══ Document passage ══

A government spokesman on Wednesday moved quickly to refute a report from a national broadcaster that seven soldiers who were convicted for involvement in a high-profile massacre of Rohingya Muslims in Rakhine State were released a day earlier as part of a mass amnesty marking the Burmese New Year.

The anchor reading the report from government-affiliated Myanmar National TV (MNTV), which originally aired on Tuesday, said: “Among the prisoners who were released from Sittwe Prison were seven Tatmadawmen [Burmese military personnel] who were imprisoned in relation to the Inn Din village issue,” in what appeared to be a reference to the men in uniform who were sentenced to 10 years in prison earlier this month for “contributing and participating in murder.”

But Zaw Htay, the government spokesman, took to Facebook and Twitter to rebut the report and the video clip, which was posted on the Facebook page of MNTV on Wednesday, was taken down shortly after it went up, but not before it had caused a stir on social media.

MNTV followed up with a formal retraction, saying in a statement that its reporting was “based on information collected from the ground. Since CNB [the Central News Bureau] has learned from the most recent news update that the imprisoned Tatmadawmen were not among the released prisoners, CNB earnestly acknowledges that the above-mentioned reporting was incorrect.”

The massacre at Inn Din, in Rakhine State’s northern Maungdaw Township, has taken on prominence as one of the few instances thus far in which alleged atrocities against the Rohingya have been met with accountability measures by Burmese authorities.

The UN has accused state security forces of ethnic cleansing during a months-long counterinsurgency campaign that was launched in response to attacks by Rohingya insurgents on 25 August. The government and military deny nearly all of the allegations, insisting that security operations in Rakhine State have been lawful and targeted only at the Muslim militants.

A presidential amnesty on Tuesday saw a total of 8,490 inmates released from prisons across the country as a traditional gesture to mark Burma’s New Year. Among those pardoned were 36 political prisoners.

═══

[Task item]: Reproduce the part of the news report above on the soldiers' release starting with "But Zaw Htay, the" and going on through "on social media.".

══ Dataset entries ══

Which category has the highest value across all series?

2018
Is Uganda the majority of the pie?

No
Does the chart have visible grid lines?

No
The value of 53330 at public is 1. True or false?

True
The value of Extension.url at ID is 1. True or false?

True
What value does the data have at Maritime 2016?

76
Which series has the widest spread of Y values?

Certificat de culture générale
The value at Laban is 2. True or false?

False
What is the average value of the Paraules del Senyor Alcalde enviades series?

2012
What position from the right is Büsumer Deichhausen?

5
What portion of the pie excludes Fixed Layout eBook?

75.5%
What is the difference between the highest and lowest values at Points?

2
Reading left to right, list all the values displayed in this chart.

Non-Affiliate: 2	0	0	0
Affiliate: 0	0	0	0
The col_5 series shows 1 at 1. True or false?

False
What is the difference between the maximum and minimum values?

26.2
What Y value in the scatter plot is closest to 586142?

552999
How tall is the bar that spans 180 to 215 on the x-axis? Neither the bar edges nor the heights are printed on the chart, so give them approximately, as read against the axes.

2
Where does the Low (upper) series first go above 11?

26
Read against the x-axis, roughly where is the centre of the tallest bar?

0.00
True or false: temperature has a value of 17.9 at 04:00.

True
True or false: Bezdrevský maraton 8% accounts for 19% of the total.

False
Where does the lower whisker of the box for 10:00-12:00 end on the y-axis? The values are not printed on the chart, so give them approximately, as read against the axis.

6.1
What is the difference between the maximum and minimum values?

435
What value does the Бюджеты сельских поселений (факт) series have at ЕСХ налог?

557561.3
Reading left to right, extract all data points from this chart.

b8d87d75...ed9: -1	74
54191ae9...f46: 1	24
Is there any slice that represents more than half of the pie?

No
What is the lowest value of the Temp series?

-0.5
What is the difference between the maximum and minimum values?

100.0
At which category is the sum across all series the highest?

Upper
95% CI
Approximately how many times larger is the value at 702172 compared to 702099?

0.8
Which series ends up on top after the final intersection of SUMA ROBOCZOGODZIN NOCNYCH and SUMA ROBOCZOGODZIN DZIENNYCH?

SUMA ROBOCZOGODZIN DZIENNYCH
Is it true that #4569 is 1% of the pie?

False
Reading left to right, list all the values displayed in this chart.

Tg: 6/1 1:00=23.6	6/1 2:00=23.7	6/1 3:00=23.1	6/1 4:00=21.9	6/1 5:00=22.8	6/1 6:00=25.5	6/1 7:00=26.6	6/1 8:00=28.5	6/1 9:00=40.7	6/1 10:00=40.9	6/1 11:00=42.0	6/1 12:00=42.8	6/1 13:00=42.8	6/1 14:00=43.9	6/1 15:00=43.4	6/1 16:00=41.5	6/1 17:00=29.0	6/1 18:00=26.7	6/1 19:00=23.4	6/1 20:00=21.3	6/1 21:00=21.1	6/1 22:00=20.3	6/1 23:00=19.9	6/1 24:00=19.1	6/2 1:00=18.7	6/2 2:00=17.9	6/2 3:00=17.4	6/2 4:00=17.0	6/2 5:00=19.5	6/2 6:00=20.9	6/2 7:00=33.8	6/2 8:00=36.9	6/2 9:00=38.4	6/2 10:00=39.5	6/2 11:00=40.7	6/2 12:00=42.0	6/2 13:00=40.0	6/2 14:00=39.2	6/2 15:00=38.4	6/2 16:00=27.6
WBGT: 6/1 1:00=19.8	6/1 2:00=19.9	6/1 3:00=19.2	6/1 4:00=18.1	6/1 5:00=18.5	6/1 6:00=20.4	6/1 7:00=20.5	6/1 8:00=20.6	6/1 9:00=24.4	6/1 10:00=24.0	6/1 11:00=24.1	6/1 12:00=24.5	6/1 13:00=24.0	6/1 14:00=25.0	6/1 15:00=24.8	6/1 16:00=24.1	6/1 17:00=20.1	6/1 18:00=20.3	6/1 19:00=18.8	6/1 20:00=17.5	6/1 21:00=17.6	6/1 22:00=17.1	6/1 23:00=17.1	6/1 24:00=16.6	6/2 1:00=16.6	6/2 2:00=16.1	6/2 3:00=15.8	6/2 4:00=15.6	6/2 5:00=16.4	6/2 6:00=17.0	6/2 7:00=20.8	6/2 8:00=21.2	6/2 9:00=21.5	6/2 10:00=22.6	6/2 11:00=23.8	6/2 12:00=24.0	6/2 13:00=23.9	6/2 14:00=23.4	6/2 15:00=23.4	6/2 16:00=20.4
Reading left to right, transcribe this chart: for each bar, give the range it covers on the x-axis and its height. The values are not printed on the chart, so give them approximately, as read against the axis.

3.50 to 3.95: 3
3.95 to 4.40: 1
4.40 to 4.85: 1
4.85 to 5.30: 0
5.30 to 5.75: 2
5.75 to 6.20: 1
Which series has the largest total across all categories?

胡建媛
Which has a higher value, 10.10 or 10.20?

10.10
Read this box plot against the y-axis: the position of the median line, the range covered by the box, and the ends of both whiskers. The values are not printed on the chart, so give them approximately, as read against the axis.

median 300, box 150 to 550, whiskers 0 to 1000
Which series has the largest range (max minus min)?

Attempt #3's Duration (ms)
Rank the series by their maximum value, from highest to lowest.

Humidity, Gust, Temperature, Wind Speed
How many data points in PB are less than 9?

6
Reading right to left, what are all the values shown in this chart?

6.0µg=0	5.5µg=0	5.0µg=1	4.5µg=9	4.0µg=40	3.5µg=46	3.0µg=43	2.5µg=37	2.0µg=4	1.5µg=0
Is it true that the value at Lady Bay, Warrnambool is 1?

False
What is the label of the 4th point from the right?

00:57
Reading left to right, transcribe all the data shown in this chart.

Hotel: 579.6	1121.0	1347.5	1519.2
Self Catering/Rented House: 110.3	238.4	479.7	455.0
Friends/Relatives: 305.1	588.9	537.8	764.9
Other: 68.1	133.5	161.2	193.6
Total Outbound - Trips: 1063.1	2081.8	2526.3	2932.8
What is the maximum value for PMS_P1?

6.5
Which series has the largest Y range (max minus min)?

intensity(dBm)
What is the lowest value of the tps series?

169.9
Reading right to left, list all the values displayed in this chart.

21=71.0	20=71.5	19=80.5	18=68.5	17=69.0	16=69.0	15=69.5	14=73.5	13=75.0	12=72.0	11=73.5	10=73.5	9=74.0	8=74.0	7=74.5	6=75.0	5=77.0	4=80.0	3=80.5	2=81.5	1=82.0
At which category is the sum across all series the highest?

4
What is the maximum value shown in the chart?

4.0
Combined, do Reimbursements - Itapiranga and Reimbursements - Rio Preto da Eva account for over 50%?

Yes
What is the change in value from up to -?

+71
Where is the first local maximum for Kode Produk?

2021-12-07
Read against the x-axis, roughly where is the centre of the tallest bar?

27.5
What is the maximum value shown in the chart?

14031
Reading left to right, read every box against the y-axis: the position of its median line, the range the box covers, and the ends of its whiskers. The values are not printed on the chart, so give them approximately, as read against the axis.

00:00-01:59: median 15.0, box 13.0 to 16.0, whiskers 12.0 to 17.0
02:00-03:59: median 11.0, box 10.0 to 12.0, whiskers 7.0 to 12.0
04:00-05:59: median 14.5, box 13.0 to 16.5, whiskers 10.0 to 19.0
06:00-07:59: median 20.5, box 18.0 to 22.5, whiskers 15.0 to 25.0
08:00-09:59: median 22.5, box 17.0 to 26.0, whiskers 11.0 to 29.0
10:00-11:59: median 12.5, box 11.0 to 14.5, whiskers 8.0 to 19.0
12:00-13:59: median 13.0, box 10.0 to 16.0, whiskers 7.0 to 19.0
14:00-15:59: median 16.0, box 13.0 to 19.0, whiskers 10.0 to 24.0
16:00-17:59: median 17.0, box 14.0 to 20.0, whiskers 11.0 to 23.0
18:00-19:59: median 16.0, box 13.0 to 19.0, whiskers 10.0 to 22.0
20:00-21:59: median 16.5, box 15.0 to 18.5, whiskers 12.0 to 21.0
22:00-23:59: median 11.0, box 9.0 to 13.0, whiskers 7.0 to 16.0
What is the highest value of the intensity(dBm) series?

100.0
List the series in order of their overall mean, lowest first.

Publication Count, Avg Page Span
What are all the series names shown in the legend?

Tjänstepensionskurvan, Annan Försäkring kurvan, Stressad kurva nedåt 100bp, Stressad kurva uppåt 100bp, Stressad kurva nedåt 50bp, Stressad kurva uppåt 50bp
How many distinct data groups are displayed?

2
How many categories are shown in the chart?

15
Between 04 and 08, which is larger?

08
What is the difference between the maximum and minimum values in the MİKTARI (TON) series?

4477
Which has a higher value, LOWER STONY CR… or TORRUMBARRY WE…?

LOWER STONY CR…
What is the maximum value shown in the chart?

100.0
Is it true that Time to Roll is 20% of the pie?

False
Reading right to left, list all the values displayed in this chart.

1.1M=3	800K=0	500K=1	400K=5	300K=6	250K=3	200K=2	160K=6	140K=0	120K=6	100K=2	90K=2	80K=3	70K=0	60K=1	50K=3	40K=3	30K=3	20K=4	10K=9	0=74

═══

[Answer]:
But Zaw Htay, the government spokesman, took to Facebook and Twitter to rebut the report and the video clip, which was posted on the Facebook page of MNTV on Wednesday, was taken down shortly after it went up, but not before it had caused a stir on social media.